> _Task directions_
Print word for word the first line of the listing below and every line after it, through the line with "situación que se". Leave out the pictures and the rest.

> _Task data_
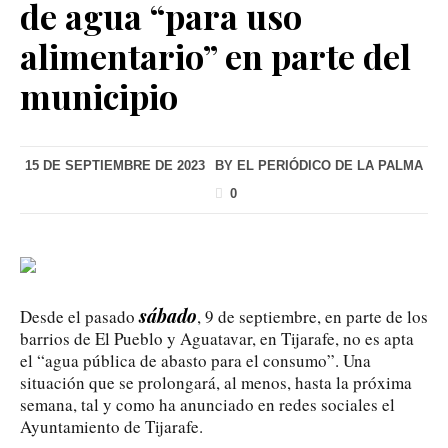
de agua “para uso
alimentario” en parte del
municipio
15 DE SEPTIEMBRE DE 2023
BY
EL PERIÓDICO DE LA PALMA
0
sábado
Desde el pasado
, 9 de septiembre, en parte de los
barrios de El Pueblo y Aguatavar, en Tijarafe, no es apta
el “agua pública de abasto para el consumo”. Una
situación que se prolongará, al menos, hasta la próxima
semana, tal y como ha anunciado en redes sociales el
Ayuntamiento de Tijarafe.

> _Solution below_
de agua “para uso
alimentario” en parte del
municipio
15 DE SEPTIEMBRE DE 2023
BY
EL PERIÓDICO DE LA PALMA
0
sábado
Desde el pasado
, 9 de septiembre, en parte de los
barrios de El Pueblo y Aguatavar, en Tijarafe, no es apta
el “agua pública de abasto para el consumo”. Una
situación que se prolongará, al menos, hasta la próxima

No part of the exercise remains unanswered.